Escuché su risa explosiva desde mi coche y no pude evitar reírme también.

– Abre ahora el de Edward y el mío -dijo Alice, con una voz tan excitada que había adquirido un tono agudo. Tenía en la mano un paquete pequeño, cuadrado y plano.

Me volví y le lancé a Edward una mirada de basilisco.

– Lo prometiste.

Antes de que pudiera contestar, Emmett apareció en la puerta.

– ¡Justo a tiempo! -alardeó y se colocó detrás de Jasper, que se había acercado más de lo habitual para poder ver mejor.

– No me he gastado un centavo -me aseguró. Me apartó un mechón de pelo de la cara, dejándome en la piel un leve cosquilleo con su contacto.

Aspiré profundamente y me volví hacia Alice.

– Dámelo -suspiré.

Emmett rió entre dientes con placer.

Tomé el pequeño paquete, dirigiendo los ojos a Edward mientras deslizaba el dedo bajo el filo del papel y tiraba de la tapa.

– ¡Maldita sea! -murmuré, cuando el papel me cortó el dedo. Lo alcé para examinar el daño. Sólo salía una gota de sangre del pequeño corte.

Entonces, todo pasó muy rápido.

– ¡No! -rugió Edward.

Se arrojó sobre mí, lanzándome contra la mesa.
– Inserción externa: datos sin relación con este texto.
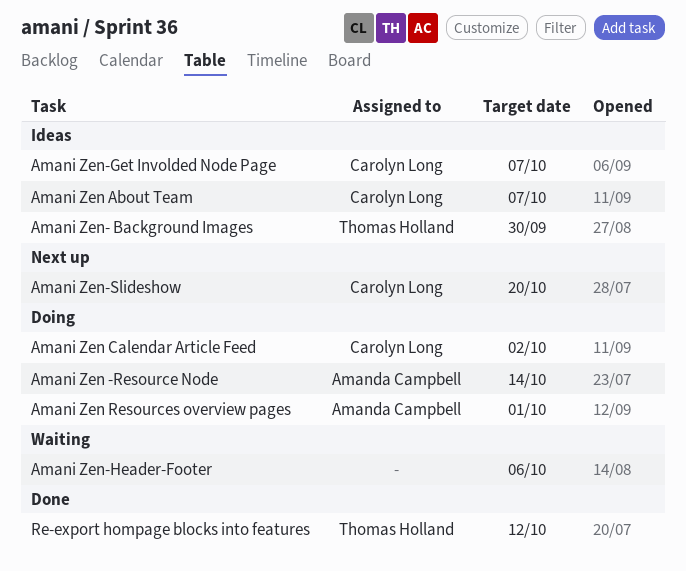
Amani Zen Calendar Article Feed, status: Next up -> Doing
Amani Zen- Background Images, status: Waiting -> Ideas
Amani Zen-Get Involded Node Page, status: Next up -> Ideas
Las dos nos caímos, tirando al suelo el pastel y los regalos, las flores y los platos. Aterricé en un montón de cristales hechos añicos.

Jasper chocó contra Edward y el sonido pareció el golpear de dos rocas.

También hubo otro ruido, un gruñido animal que parecía proceder de la profundidad del pecho de Jasper. Éste intentó empujar a Edward a un lado y sus dientes chasquearon a pocos centímetros de su rostro.

Al segundo siguiente, Emmett agarraba a Jasper desde detrás, sujetándolo con su abrazo de hierro, pero Jasper se debatía desesperadamente, con sus ojos salvajes, de expresión vacía fijos exclusivamente en mí.

No sólo estaba en estado de shock, sino que también sentía pena. Caí al suelo cerca del piano, con los brazos extendidos de forma instintiva para parar mi caída entre los trozos irregulares de cristal. Justo en aquel momento sentí un dolor agudo y punzante que me subió desde la muñeca hasta el pliegue del codo.

Aturdida y desorientada, miré la brillante sangre roja que salía de mi brazo y después a los ojos enfebrecidos de seis vampiros repentinamente hambrientos.